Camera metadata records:
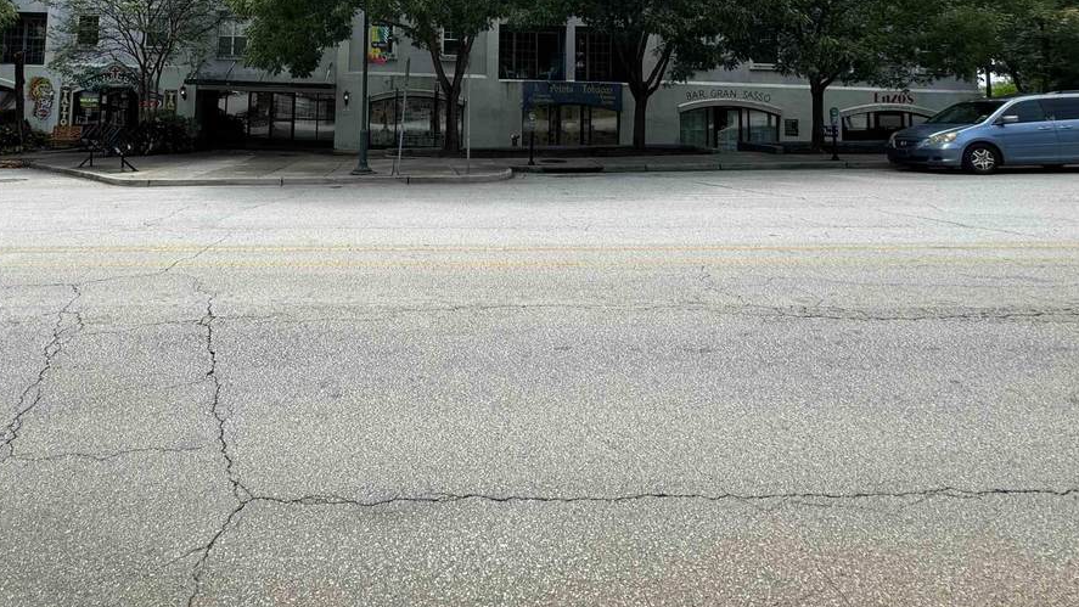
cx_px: 372
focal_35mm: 22
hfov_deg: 78.9
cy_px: 52
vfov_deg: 46.1
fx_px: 629
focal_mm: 2.22
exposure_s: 1/734
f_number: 2.2
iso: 40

▶ **YOUR OBJECTIVE**: Every entry above is to be transcribed exactly, with all pictures left out.

▶ **RESULT OF THIS EXERCISE**:
cx_px: 372
focal_35mm: 22
hfov_deg: 78.9
cy_px: 52
vfov_deg: 46.1
fx_px: 629
focal_mm: 2.22
exposure_s: 1/734
f_number: 2.2
iso: 40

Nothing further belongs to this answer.